Aim of the task
For the material below, return exactly the lines starting at the line containing "862,21 C 855,35" and ending at the line containing "969,154 L 851,250", both ends included, and no others.

Data to use
——

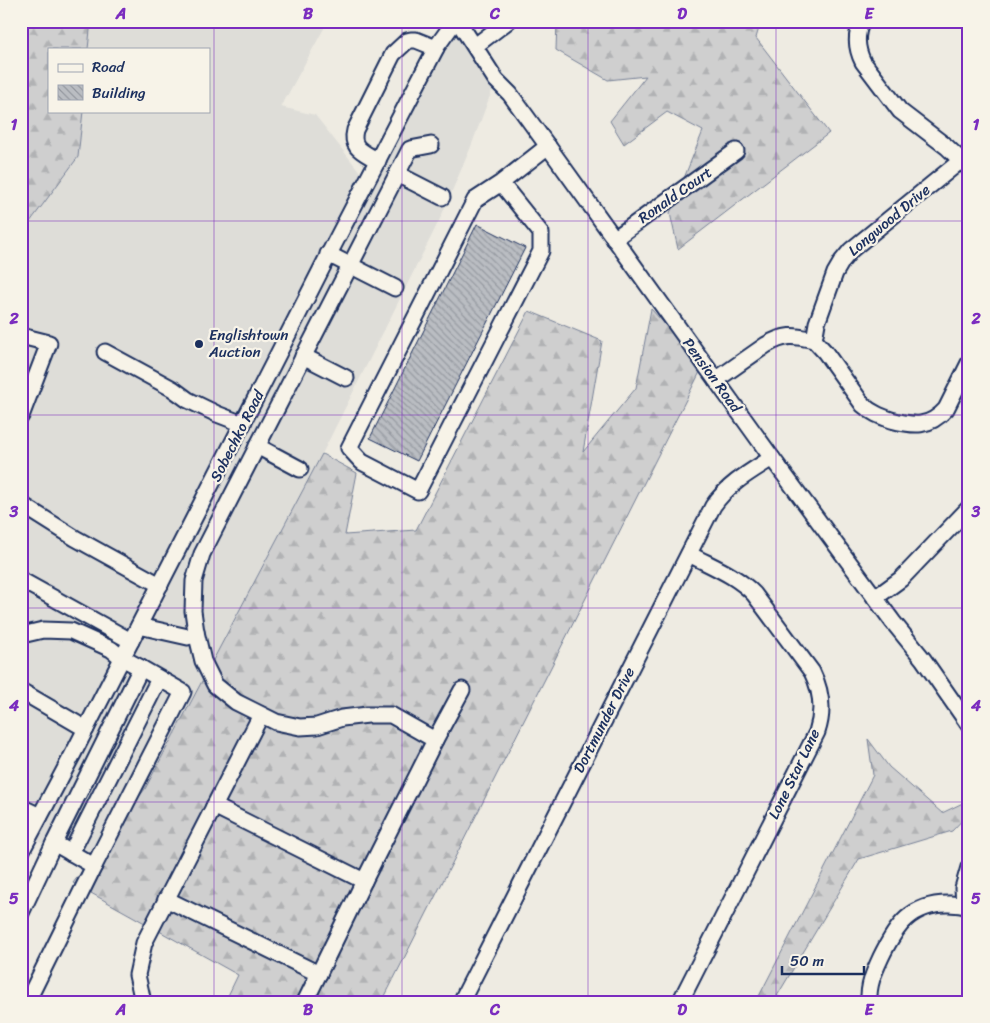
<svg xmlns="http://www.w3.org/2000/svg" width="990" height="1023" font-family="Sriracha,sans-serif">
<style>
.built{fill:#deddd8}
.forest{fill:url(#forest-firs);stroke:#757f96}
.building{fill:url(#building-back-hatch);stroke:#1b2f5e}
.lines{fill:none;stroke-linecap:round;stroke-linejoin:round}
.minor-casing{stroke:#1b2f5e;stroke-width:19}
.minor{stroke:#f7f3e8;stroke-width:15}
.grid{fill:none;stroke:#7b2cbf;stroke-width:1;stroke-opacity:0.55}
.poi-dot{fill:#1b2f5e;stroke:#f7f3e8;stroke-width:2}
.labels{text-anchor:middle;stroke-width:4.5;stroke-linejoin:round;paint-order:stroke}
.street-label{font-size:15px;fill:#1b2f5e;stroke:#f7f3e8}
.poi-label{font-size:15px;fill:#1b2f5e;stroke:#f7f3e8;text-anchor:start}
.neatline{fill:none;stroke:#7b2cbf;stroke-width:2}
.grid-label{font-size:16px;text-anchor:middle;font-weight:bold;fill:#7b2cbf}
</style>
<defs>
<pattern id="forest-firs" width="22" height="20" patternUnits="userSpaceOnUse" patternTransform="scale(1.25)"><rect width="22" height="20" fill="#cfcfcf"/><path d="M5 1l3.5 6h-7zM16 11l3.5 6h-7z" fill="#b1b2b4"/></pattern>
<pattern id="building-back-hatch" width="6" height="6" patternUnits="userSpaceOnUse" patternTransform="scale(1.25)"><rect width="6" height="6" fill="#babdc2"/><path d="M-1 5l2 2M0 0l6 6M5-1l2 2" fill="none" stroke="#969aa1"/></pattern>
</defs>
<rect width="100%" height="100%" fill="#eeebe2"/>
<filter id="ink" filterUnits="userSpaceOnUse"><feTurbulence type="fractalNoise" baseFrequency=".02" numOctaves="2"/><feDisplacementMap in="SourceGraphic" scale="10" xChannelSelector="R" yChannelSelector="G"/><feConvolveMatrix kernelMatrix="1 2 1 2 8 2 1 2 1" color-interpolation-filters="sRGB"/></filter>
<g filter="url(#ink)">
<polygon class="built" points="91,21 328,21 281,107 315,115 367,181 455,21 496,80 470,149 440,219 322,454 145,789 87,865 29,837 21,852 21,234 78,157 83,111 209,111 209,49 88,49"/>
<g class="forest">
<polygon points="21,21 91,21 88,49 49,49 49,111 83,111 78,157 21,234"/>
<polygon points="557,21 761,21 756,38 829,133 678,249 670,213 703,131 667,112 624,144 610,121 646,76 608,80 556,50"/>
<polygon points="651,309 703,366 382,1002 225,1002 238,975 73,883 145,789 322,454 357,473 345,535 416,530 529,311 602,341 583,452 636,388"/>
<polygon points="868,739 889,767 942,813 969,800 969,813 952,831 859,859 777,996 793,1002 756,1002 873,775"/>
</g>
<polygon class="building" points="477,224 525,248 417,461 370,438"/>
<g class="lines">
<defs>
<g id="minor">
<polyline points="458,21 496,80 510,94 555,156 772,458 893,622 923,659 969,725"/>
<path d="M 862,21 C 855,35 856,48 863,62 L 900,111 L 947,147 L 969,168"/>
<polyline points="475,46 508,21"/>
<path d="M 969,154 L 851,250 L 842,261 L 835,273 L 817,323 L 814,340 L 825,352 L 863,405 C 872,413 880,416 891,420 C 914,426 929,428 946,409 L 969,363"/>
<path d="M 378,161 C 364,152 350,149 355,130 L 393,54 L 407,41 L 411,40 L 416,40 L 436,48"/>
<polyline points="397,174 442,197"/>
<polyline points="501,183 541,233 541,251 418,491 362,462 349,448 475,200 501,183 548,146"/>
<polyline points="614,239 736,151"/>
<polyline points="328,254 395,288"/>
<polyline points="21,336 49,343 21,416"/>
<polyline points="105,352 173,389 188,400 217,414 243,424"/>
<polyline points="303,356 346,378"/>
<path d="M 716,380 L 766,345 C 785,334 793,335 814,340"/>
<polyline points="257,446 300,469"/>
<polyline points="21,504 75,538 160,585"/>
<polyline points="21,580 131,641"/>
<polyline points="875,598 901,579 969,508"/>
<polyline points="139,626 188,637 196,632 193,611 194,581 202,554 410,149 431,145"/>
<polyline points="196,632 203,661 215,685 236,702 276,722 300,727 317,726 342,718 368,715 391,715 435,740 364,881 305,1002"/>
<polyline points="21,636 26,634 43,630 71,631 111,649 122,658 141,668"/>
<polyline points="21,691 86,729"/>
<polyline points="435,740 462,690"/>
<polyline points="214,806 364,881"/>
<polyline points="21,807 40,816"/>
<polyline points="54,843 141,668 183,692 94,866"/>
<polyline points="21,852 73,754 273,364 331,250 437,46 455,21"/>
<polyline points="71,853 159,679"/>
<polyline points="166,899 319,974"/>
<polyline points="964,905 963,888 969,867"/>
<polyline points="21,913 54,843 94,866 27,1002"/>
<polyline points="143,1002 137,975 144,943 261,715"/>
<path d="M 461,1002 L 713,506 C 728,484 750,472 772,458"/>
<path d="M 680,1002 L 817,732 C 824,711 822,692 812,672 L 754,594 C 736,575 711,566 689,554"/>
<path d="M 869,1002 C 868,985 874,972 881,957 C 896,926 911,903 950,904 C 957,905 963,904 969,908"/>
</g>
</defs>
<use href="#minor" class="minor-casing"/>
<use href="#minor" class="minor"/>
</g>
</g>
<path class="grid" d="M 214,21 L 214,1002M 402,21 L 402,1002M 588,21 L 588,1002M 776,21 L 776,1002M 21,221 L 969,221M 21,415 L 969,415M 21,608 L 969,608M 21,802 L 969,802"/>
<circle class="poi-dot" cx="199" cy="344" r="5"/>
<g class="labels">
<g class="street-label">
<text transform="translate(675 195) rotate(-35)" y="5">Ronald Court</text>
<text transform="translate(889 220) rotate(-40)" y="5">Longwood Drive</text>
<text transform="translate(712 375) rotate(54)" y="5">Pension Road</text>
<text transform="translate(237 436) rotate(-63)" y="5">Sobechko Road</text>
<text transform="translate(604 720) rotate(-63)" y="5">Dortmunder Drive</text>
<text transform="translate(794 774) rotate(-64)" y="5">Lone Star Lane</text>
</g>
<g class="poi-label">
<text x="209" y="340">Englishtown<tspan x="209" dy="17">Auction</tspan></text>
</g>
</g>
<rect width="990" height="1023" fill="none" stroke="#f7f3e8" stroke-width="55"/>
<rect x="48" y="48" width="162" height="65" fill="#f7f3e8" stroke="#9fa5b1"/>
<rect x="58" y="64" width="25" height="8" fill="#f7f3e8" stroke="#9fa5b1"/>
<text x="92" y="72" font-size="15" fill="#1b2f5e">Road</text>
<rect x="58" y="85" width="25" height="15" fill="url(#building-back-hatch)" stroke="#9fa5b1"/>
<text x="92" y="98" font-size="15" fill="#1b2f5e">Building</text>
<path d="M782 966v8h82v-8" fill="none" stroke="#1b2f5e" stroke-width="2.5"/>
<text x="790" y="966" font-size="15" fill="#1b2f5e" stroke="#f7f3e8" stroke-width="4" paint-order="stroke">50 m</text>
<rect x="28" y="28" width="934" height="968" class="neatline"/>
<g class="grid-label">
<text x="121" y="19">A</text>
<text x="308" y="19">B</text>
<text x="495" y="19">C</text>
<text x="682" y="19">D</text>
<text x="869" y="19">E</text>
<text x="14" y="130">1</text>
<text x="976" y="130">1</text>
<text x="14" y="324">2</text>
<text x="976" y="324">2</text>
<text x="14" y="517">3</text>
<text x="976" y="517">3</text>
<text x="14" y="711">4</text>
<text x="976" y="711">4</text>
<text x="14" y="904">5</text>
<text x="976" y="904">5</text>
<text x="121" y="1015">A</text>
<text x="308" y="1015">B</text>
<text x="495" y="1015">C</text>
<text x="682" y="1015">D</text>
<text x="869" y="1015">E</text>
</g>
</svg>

——

Problem solution
<path d="M 862,21 C 855,35 856,48 863,62 L 900,111 L 947,147 L 969,168"/>
<polyline points="475,46 508,21"/>
<path d="M 969,154 L 851,250 L 842,261 L 835,273 L 817,323 L 814,340 L 825,352 L 863,405 C 872,413 880,416 891,420 C 914,426 929,428 946,409 L 969,363"/>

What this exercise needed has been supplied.